Jeremy Hunt outside No 10 Downing Street
Treasury insiders said Jeremy Hunt was looking to save about £27bn a year by 2028 © Kirsty Wigglesworth/AP

Chancellor Jeremy Hunt is looking at filling about half of the UK’s £55bn budgetary hole through a big squeeze on government spending after the next election that would impose fresh austerity on public services.

Treasury insiders said Hunt was examining freezing day-to-day public spending in real terms for three years after 2025 in the Autumn Statement next Thursday, saving about £27bn a year by 2028.

One ally of the chancellor said he was likely to accept plans set out in last year’s Spending Review, which was meant to provide average real terms growth of 3.3 per cent in Whitehall departmental budgets between 2021-22 and 2024-25. “But for the following three years there will be much more restraint,” he added.

Although the total amount of Whitehall spending would be frozen in real terms rather than cut, many cabinet ministers would be expected to find deep savings because only certain Whitehall departments are likely to be protected, such as health.

Sir Charlie Bean, former deputy governor of the Bank of England, said: “Austerity 2.0 will be even more difficult because public sector budgets are already under severe strain.”

During the 2010s, the then chancellor George Osborne introduced sweeping public spending cuts across multiple government departments as he sought to overhaul the public finances following the financial crisis.

Many public services are struggling following Osborne’s cuts and the recent surge in inflation. Nurses have voted to strike over pay and many other ballots on wages are looming, including teachers.

In the March Spring Statement, Rishi Sunak, then chancellor, pencilled in annual cash growth in day-to-day public spending of 3.7 per cent in the three years after 2024-25. This involved 2 percentage points to compensate for inflation and 1.7 percentage points of real-terms public spending growth.

Now Hunt is drawing up plans to reduce the growth in public spending in those three years after 2024-25 to 2 per cent or lower, according to people familiar with the deliberations.

Calculations by the Financial Times show that if the assumed growth rate were lowered to 2 per cent, the government would save £23bn by 2027-28, the last year of the forecast that will be published by the Office for Budget Responsibility alongside the Autumn Statement.

Officials are looking at pencilling in cash spending growth of a little below 2 per cent to maintain day-to-day spending levels in line with consumer price inflation.
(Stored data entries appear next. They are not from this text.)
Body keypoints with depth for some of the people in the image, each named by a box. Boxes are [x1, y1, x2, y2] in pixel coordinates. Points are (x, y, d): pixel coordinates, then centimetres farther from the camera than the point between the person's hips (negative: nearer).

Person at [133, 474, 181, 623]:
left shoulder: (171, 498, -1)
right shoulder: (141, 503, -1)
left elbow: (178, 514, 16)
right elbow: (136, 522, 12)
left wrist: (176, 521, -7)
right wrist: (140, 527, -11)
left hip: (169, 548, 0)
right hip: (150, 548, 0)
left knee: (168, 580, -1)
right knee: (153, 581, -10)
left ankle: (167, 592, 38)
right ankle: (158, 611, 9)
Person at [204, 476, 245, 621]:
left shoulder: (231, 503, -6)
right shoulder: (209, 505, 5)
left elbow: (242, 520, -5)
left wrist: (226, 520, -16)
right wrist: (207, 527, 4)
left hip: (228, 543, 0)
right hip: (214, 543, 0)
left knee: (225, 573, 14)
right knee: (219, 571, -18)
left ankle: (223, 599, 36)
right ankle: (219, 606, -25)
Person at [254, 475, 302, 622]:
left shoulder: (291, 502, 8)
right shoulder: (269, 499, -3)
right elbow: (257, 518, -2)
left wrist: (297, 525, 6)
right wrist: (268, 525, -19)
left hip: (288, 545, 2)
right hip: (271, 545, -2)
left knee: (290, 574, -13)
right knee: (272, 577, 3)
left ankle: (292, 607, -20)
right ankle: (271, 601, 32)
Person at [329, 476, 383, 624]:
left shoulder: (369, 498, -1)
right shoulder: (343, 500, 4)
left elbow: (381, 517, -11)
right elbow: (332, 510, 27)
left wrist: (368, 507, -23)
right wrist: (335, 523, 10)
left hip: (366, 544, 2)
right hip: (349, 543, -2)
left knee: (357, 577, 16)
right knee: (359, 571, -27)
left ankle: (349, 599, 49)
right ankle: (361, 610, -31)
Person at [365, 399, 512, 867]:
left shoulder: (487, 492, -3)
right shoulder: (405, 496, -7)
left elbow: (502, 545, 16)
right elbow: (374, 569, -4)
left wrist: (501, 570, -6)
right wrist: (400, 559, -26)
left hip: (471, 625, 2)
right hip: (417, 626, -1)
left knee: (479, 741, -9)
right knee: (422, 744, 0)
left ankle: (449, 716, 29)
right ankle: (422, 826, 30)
This would save about £27bn by 2027-28, filling half of the £55bn fiscal hole that the Treasury is anticipating by that year.

Paul Johnson, director of the Institute for Fiscal Studies, a think-tank, said no one should be fooled that flat real-terms public spending plans would be acceptable.

“Health spending always increases and will do over that period [after 2025],” he added. “Since it is the biggest single part of public service spending, the result will be significant real cuts for many services.”

The Resolution Foundation, another think-tank, said if the government protected the health, education, defence and overseas aid budgets from the expected freeze in real spending, other Whitehall departments would face cuts of almost 10 per cent.

Whitehall insiders said ministers hope not to have to impose another round of austerity if government borrowing costs fall, and delaying the spending freeze beyond the next election allows them to change course if the economic outlook improves.

Meanwhile, former chancellor Kwasi Kwarteng said he had warned Liz Truss to “slow down” her plans to boost economic growth, as he conceded that a more “measured approach” could have been taken.

In an interview with TalkTV, Kwarteng, who was sacked by Truss after just 38 days as chancellor, said the former prime minister had wanted to “hit the ground running” with the fast pace of her reforms.

Truss’s “mini” Budget in September focused on £45bn of unfunded tax cuts, unleashed turmoil in financial markets, and she resigned last month after the Conservatives recorded a plunge in their poll ratings.

Kwarteng, a longtime ally of Truss, admitted her government “tried to do too much too quickly”, saying he had warned Truss of his concerns. “I said . . . we were going at breakneck speed. And I said ‘You know, we should slow down, slow down’.”